Rubber band man fights on

The invasion of the rubber bands continues unabated in Park Slope.

Faithful readers of The Brooklyn Paper will recall my earlier — and apparently futile — crusade to get our local mail carriers to stop dropping their brownish-gray rubber bands all over the neighborhood as they make their appointed rounds.

You don’t have to be Al Gore — or even weigh as much as Al Gore — to think there’s a better use for perfectly good rubber bands than to discard them on the ground in front of mine and my neighbors’ houses.

There is: mail carriers are supposed to bring them back to their local station and reuse them, a Postal Service spokeswoman told me.

She also told me that the manager of the post office on Ninth Street between Fourth and Fifth avenues had told all her carriers to stop dropping the bands all over the place.

Still, the bands keep showing up.

So my daughter and I gathered up a few dozen rubber bands — two day’s droppings, by the way — and took them to the post office last week. My goal was to show the manager the clear evidence that the letter carriers were still litter couriers.

She could not have cared less.

Now, here’s the part of the column where the writer typically launches into a bitter tirade against postal workers and the poor service they provide.
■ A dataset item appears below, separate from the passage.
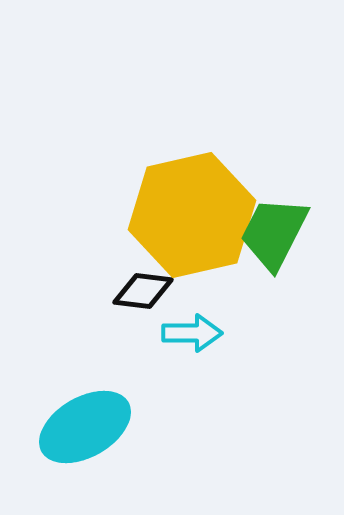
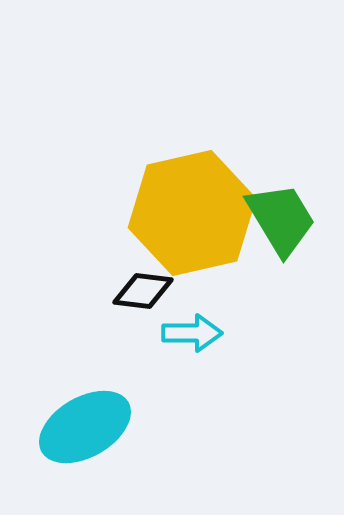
yellow hexagon: moved 2 px up
green trapezoid: moved 7 px right, 14 px up; rotated 122 degrees clockwise
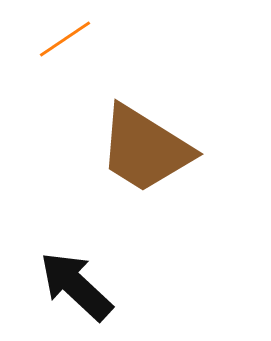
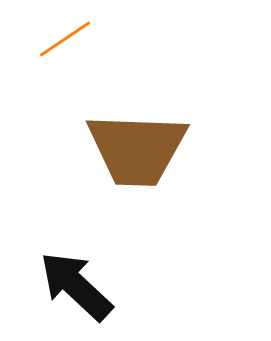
brown trapezoid: moved 8 px left; rotated 30 degrees counterclockwise
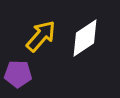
This is where the writer might also remind his readers about that guy who went ballistic in the Kensington post office earlier this year after being treated rudely by the staff (if you aren’t one of the 57,000 people who’ve watched his outburst on YouTube, check it out at http://www.youtube.com/watch?v=CdrqLrdYAr0).

I know how that guy felt — and if my daughter hadn’t been there, I might be starring in a YouTube video of my own.

The insensitivity started with the first clerk.

“Can I speak to the manager?” I asked politely.

“What’s this about?” the clerk said, a little too harshly for my taste.

I explained that it was about “the rubber bands.” Eventually, the manager showed up. I slipped my card under the bullet-proof glass, but she refused to take it. I asked her to take it, but she refused again. I explained that I was the guy who wrote the column in The Brooklyn Paper and that the problem was continuing.

“What do you want me to do about it?” she asked in a tone that suggested that she intended to do exactly nothing.

For starters, I told her I expected her to take the few dozen bands that I had on me. She refused, so I shoved them under the glass and walked out before I could turn into that nut (I mean sensible postal customer) in Kensington.

But the problem has not been solved. So stay tuned (or check YouTube in a few weeks. You might find me there).

Gersh Kuntzman, who lives in Park Slope, is the editor of The Brooklyn Paper.

The Kitchen Sink

They laid down a new coat of paint at the 78th Precinct this week and already, locals are pleased. It’s true, nothing says “Feel welcome to report your stolen Honda Civic” like a fresh coat of Benjamin Moore latex eggshell white. … Good news, bad news: We hear that one of the men whose lockers were broken into at the YMCA last week was none other than legendary Times magazine writer Edward Lewine. The bad news is that thieves got $6. The good news is that the Y compensated Lewine with a few free months added to his membership. …

Of the 17 people picked by the mayor, the governor, and the leaders of the state Senate, Assembly and City Council, two are friends of The Brooklyn Paper. Congrats to our subway-scrutinizing pal Gene Russianoff of NYPIRG and our Sunset Park amiga Elizabeth Yeampierre, who runs UPROSE, Brooklyn’s oldest Latino community-based organization. Now if only these two Brooklynites can sway the rest of the hacks on the panel. …

Sixth Avenue between Bergen and Dean streets was co-named for late police officer William Rivera on Wednesday. Rivera, who served in the 78th Precinct, died in 2004 after falling down a fire escape while chasing a burglary suspect.